A few days ago, I noticed an unknown MAC address in the statistics page of my home router. The OUI lookup yields Cisco as manufacturer. However, I don't have such a device in my network -- actually, I wrote down every MAC address, I know.

This device uses the address in an network, where the DHCP area is The traffic of this IP is very small, my router reports packets of ~74 bytes every ~5 minutes (approximately, I think the interval is random). nmap reports the host as down, but after excessive scanning the IP changed and then returned to the first one.

I figured out that the traffic only appears, when my Win7 laptop is connected to the network. However, I couldn't find any sign of a Cisco NIC. The WLAN and LAN adapters are Intel and MSI NICs. Wireshark doesn't record relevant traffic when listening on the active NIC.

Is there any way to figure out what is going on?

EDIT: The MAC is 00-05-31-F8-C0-65.

EDIT: While playing with the firewall, I couldn't figure out which program was causing this. I have some suspicion, but since the program was really ''shy'', I gave up at some point and reinstalled Windows from a clean backup. Any idea, how to diagnose such problems, is still greatly appreciated.

  • 2
    that IP looks like a broadcast IP - when I Google it, I get results like eSight from Huawei. Is this a home or corporate network?
    – schroeder
    Apr 28, 2016 at 17:13
  • 1
    It's a home network.
    – Stefan
    Apr 28, 2016 at 17:15
  • And eSight and Huawei don't make sense in your network? No VPNs into work, no other connected networks?
    – schroeder
    Apr 28, 2016 at 17:40
  • What's the other IP this MAC is associated with? Is the laptop in question a work machine? One guess is that your laptop is infected with something that changes your MAC and IP assuming that it's part of a corporate network. It tries pings out on a semi-random schedule, trying to connect to it's control server.
    – schroeder
    Apr 28, 2016 at 17:43
  • No, this doesn't make sense. I have 1 desktop PC, 2 laptops, 3 mobile phones, 1 printer and 1 bluray player, but the activity correlates with the Win7 laptop. VPN and Virtualbox (and similar stuff) is not installed. The "bad" IP is, while the laptop is at (with Intel NIC). This machine is mostly a gaming machine with a linux partition for work.
    – Stefan
    Apr 28, 2016 at 17:51

2 Answers 2


Perhaps try this. Isolate the network to only the laptop and the router producing the statistics in question are connected. If the traffic onf concern is across WIFI, disconnect all network cables. If across wire, shut down WIFI on both devices and watch to see it is not re-enabled.
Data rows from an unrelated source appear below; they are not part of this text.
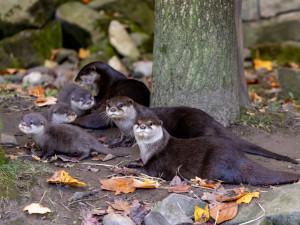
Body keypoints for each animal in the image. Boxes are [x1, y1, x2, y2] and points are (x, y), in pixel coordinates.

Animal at [105, 96, 298, 164]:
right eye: (108, 104)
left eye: (121, 104)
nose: (112, 109)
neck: (127, 125)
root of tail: (211, 119)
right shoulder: (123, 131)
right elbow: (121, 138)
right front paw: (114, 142)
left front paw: (129, 143)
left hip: (196, 126)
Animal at [132, 117, 300, 185]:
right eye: (137, 123)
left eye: (151, 123)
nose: (142, 126)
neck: (151, 150)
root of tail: (239, 158)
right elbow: (139, 162)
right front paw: (133, 163)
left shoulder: (158, 162)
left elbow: (146, 171)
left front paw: (130, 171)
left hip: (216, 161)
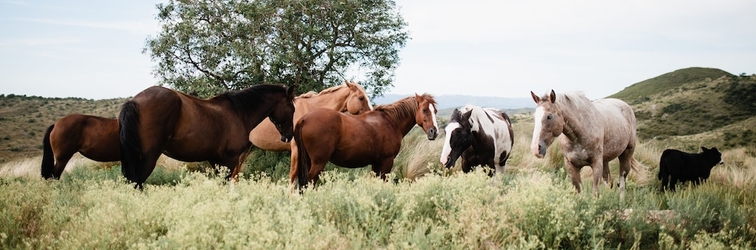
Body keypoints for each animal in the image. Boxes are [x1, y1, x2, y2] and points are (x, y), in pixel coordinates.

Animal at [119, 83, 296, 188]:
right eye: (292, 108)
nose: (288, 136)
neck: (239, 113)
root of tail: (134, 101)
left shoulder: (216, 161)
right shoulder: (229, 161)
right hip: (148, 158)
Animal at [290, 93, 442, 189]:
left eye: (435, 111)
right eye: (424, 110)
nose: (434, 132)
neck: (391, 122)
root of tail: (304, 119)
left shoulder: (376, 163)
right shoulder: (387, 161)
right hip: (318, 163)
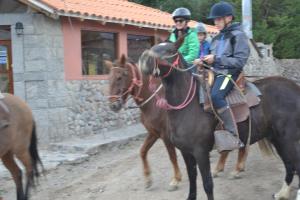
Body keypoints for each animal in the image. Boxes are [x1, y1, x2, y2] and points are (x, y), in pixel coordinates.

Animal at [106, 55, 184, 191]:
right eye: (108, 78)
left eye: (119, 77)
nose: (113, 105)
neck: (154, 101)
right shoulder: (153, 133)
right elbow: (142, 151)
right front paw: (148, 179)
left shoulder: (165, 134)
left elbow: (172, 155)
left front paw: (176, 179)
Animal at [139, 39, 300, 200]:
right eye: (153, 47)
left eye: (170, 50)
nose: (143, 60)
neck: (189, 106)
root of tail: (295, 88)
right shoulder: (186, 152)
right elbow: (192, 179)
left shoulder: (201, 152)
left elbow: (207, 184)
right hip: (277, 139)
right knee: (289, 165)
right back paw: (282, 193)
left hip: (288, 141)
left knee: (295, 165)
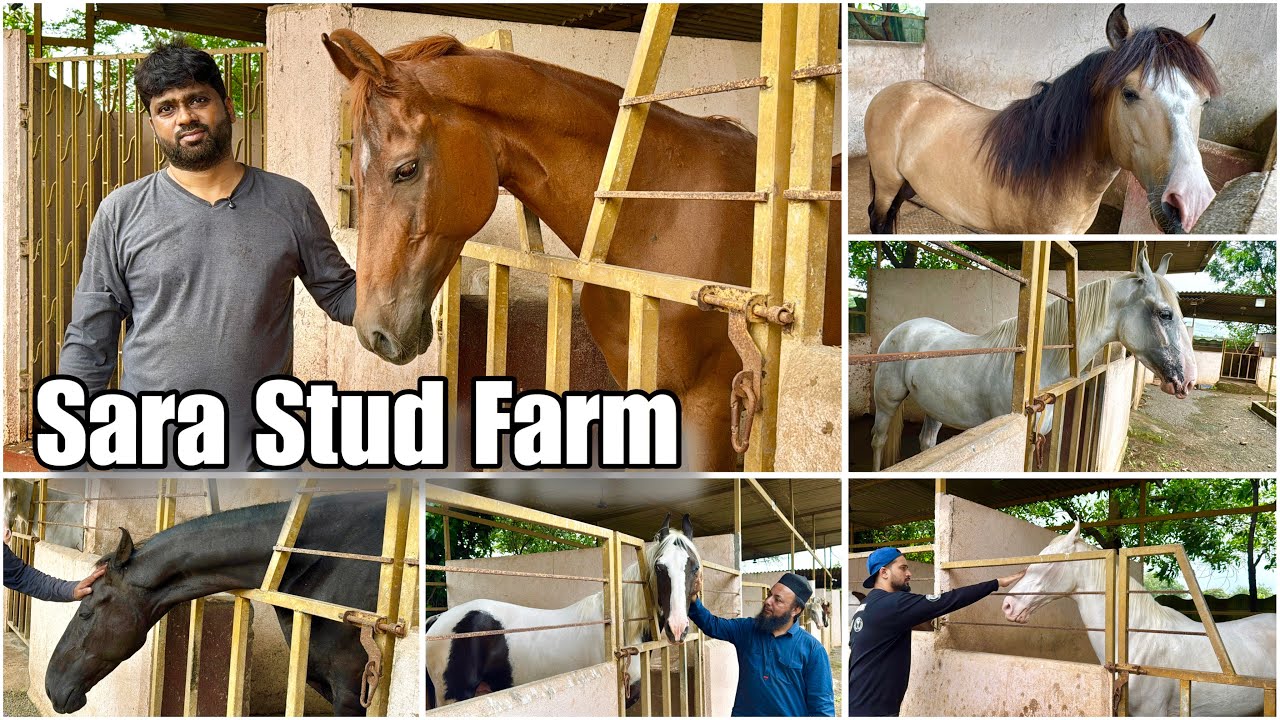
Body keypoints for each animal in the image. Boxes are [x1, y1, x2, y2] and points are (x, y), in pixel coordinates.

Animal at [425, 513, 702, 708]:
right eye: (659, 567)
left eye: (695, 567)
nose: (677, 628)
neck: (621, 631)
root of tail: (439, 620)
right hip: (454, 696)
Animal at [865, 4, 1220, 234]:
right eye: (1129, 93)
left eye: (1204, 100)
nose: (1191, 202)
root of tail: (891, 92)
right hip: (887, 183)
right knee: (878, 221)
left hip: (906, 186)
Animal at [870, 249, 1196, 471]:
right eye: (1165, 313)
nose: (1188, 381)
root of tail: (904, 328)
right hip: (887, 402)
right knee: (878, 439)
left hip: (936, 407)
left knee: (926, 442)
Run Wireshark with a filter that logs only items that match NEITHER normally expected MAC. Let it run for the duration needed to see the pattern. If you can't figure it out from that, try replacing the NIC and different routers.

  • 1
    If you have an ethernet router (as opposed to DSL) your router will have a MAC for the ISPs router - and it might have an internal / non-routable address. Any chance that Cisco box is actually your routers next hop? Jan 26, 2017 at 11:18
  • @TeunVink, you are correct in your wondering. I've removed the paragraph. Thank you for your gracious and helpful critique. ... I've used hardware where the MAC was on a chip, but that was for banking where hardware encryption was also employed. ... The cards we get in laptops and computer stores have firmware that allow alteration. In LINUX, it can be changed with "ifconfig eth0 hw ether xx:xx:xx:xx:xx:xx" and there is a key in the registry for Windoze. Jan 26, 2017 at 15:16

It can be a network backdoor inside the NIC. I never saw a Wifi chip of this kind but it definitely exists on ethernet NICs, allowing to sniff traffic (duplicate traffic), send packets, or even hide (route) traffic placing a filter inside the NIC's chip so that the host doesn't even see the incoming/outgoing traffic filtered. This kind of backdoor is generally limited to a few KB / sec in download / upload. But it's enough to receive orders from a hacker and send small amounts of data back.